More buoyant than ever this year, Dutch Design Week bounced back with a bounty of playful colour palettes and highly considered craftsmanship.

Here we are share some of our top spots from the 2023 show, boasting irresistibly inviting, candy inspired hues, product design bursting with childhood nostalgia, and process driven craft.

Studio Thier & van Daalen: GRID, Bulla & The Plastic Mine

Kicking off our roster of celebrated colour and craft top spots is Studio Thier & van Daalen. Iris van Daalen & Ruben Thier are the designer-makers behind the material curious pratice. Each sharing a fascination for reflections, colours and the elasticity of materials, the design duo translates matter into sustainable design products - spanning lighting, furniture, jewellery, accessories and unique objects.

GRID is a series of glass blown light pendants, with mesmerising and bulbous shapes, casting eye-catching reflections through the tactile structured glass surface. The studio has intensively researched different patterns in glass. The beam of light from the custom developed spotlight is projected almost invisibly on and through the structured glass, leaving a soft, hypnotising effect on its surrounding, like rippling water or cloudy skies. Centuries-old craftsmanship is combined with contemporary LED technology in the series of GRID pendents, projecting sensitive and thoughtful colour combinations into interior schemes.

Stemming from a love for bubble-like shapes, the BULLA wall light bulges proudly on a wall. The glass is handblown freely and not in a wooden mould, meaning each piece is unique. The studio developed a light element, which follows the inner shape like an infinite loop, casting beautiful colour reflections on its surroundings.

The Plastic Mine has been re-visited in a collaborative project with Dutch shoe brand, Yume Yume - a well partnered, perfect match in design language, colour and material. The studio developed a special and limited edition of the well-known recycled wall shelf from the series 'the plastic mine'.  Yume Yume carefully colour matched their collection of limited slippers to the shelves .

These unique plastic shelves are comprised of residual plastic or production waste from a Dutch factory where industrial semi-finished products are produced. These plastic by-products of Yume Yume’s factory cannot be reprocessed and so Studio Their & van Daalen worked to transform it, mining the beauty in ‘waste’ material.
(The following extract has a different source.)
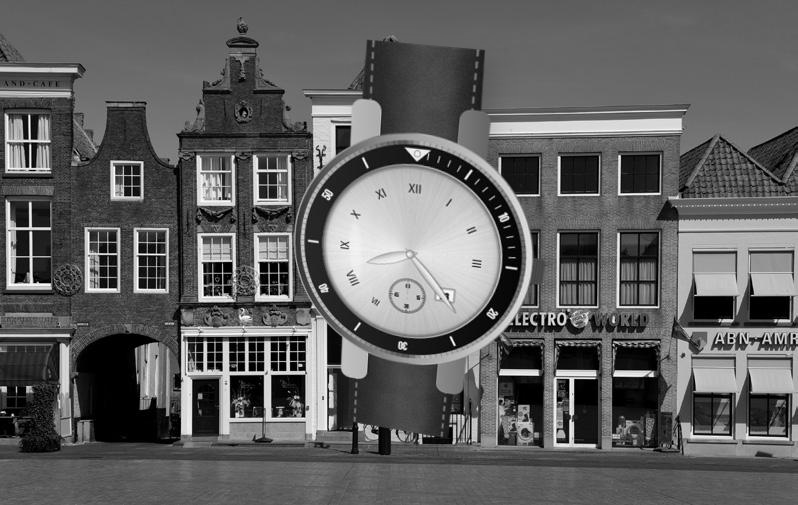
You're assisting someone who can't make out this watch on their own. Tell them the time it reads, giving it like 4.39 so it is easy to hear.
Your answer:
8.23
Studio Their & van Daalen: Bulla, GRID & The Plastic Mine

Studio Their & van Daalen: Bulla, GRID & The Plastic Mine

Studio Their & van Daalen: GRID

Studio Their & van Daalen: GRID

Studio Their & van Daalen: GRID

Studio Their & van Daalen: GRID

Studio Rinke Joosten: Momentum

Studio Rinke Joosten is a Netherlands-based design studio located in Rotterdam. As an artist and ceramicist, Rinke experiments with materials and production methods to create one-of-a-kind works of art.

On chatting to Rinke at Dutch Design Week, we were touched by her commitment to championing the process of making craft objects alongside her collaborators, rather than the achieved end result. Through a symbiotic focus between material and considered execution of the craft process, Rinke advocates value of hand-made objecta over the mass produced.
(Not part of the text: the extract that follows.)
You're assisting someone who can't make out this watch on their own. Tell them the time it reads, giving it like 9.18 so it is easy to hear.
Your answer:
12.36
In the project Momentum, she explores the relationship between efficiency and creative freedom in the context of the art of craftsmanship, identifying that in our industrial age, the handmade and the human imprint are important indicators of authenticity.

Rinke’s glistening, liquid-like vessels capture a moment in time, a material momento of a craft person’s expertise, knowledge and relationship with the material. Momentum is a collection of glass blown objects that have become knowledge artefacts of the craft person’s captured expertise.

Studio Rinke Joosten: Momentum

Studio Rinke Joosten: Momentum

Pinkie X APTUM: Gold Delight

Working our way around the DDW map, we were quickly enticed by the patisserie/lighting collaboration of Pinkie and APTUM.

Aptum consciously seeks collaboration with creatives from other disciplines. Experimenting with boundless forms of creativity, Aptum pushes beyond the boundaries of its own fields, in order to surprise, amaze, and enchant the audience.

Gold Delight is a design collaboration between lighting designers and a pastry chef. Although - on the surface - this seems like a slightly unlikely partnership, it certainly produces pleasing results for the senses.

As neighbours, Aptum and Pinkie Patisserie have grown into pioneers of their respective crafts and developed a relationship across friendly conversation and delicious pastries. There is a shared creative approach that flows into each of the company’s creations; most obviously, a clear mutual love for both colour and form, which emerges from the installation both graphic and playful.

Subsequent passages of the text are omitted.